I noticed that the word seemed to belong to a larger family. Authorship. Authenticity. Authorization. The resemblance felt too close to ignore.
An author originates something. An authentic thing comes from its true source. To authorize is to grant permission.
I looked up the origin and found the Latin auctor,, meaning master, leader, or author.
Authority, suddenly, began to feel less like power and more like a question.
What gives a person permission to trust their own experience?
I don’t mean confidence. Confidence seems to get all the attention, but I have met plenty of confident people who are not especially interested in listening to themselves. What I am describing feels different.
For a long time, I thought the work was understanding.
Not only understanding myself. Understanding was the whole instrument. It was what I did for a living and what I was good at: analyzing, explaining, interpreting, tracking, revising. I was very interested in why I felt what I felt and where it came from and what it meant. I was at least as interested in the same questions about everyone else.
Understanding was my competence.
Which is part of why what shifted felt so disorienting.
I became interested in listening.
The distinction sounds small. It did not feel small. Understanding is often an activity performed upon experience. Listening is a relationship with it. One is trying to reach a conclusion. The other is trying to make contact.
Around that time, I began practicing Focusing, a method built around paying attention to something felt but not yet fully known. I was struck by the discipline of staying close to a person’s description long enough for it to become more accurate.
This was surprisingly difficult for me.
I had spent much of my life around interpretations. Helpful ones. Loving ones. Intelligent ones. I had also been raised around a very top-down kind of psychiatric intelligence. The world I knew was very good at meeting experience with knowledge: identifying it, classifying it, explaining it by what was already understood.

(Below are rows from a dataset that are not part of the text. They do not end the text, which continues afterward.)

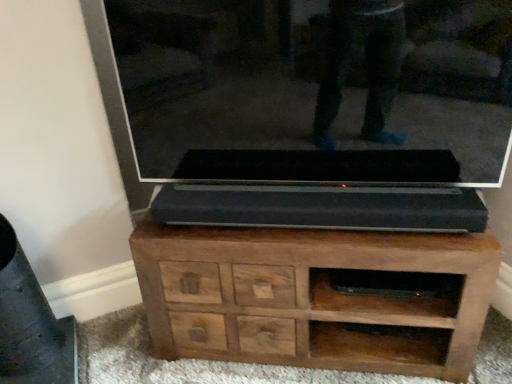
Question: In terms of width, does transparent glass tv at center look wider or thinner when compared to brown wood chest of drawers at center?

Choices:
 (A) wide
 (B) thin

Answer: (B)

Question: Is transparent glass tv at center to the left or to the right of brown wood chest of drawers at center in the image?

Choices:
 (A) right
 (B) left

Answer: (B)

Question: Is transparent glass tv at center in front of or behind brown wood chest of drawers at center in the image?

Choices:
 (A) behind
 (B) front

Answer: (B)

Question: Considering the relative positions of brown wood chest of drawers at center and transparent glass tv at center in the image provided, is brown wood chest of drawers at center to the left or to the right of transparent glass tv at center?

Choices:
 (A) left
 (B) right

Answer: (B)

Question: From a real-world perspective, is brown wood chest of drawers at center positioned above or below transparent glass tv at center?

Choices:
 (A) above
 (B) below

Answer: (B)

Question: Looking at the image, does brown wood chest of drawers at center seem bigger or smaller compared to transparent glass tv at center?

Choices:
 (A) small
 (B) big

Answer: (B)

Question: Considering the positions of brown wood chest of drawers at center and transparent glass tv at center in the image, is brown wood chest of drawers at center taller or shorter than transparent glass tv at center?

Choices:
 (A) tall
 (B) short

Answer: (B)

So I was allergic, at first, to the language of the body:
Where do you feel that?
What happens if you stay with it?
What does it want you to know?
These questions provoked in me something like a reflexive repulsion. They seemed to ask for something impossible and something embarrassing at the same time. I had trusted language, analysis, pattern recognition, explanation. Now I was being asked to listen from somewhere else.
What was unfamiliar was not the idea that the body had feelings. What was unfamiliar was the possibility that my experience contained information before anyone explained it.
That sounds obvious now.
It did not feel obvious then.
I wondered what has to happen for someone to feel ease in claiming such a thing. I thought about how authority may be less a trait than a history: a history of taking your own experience seriously enough to discover that it contains information.
Some histories teach this early. A child says this is what I see, this is what I want, this is what happened to me, and is met, believed, or at least taken seriously. Over time, the child learns that originating is safe.
Other histories teach the opposite. That to originate is to overstep. That the authority was always going to be someone else’s. That the safest thing was to become an accurate instrument for reading what other people needed.
You can spend a long time being very good at that before it occurs to you that your own experience was a source the whole time.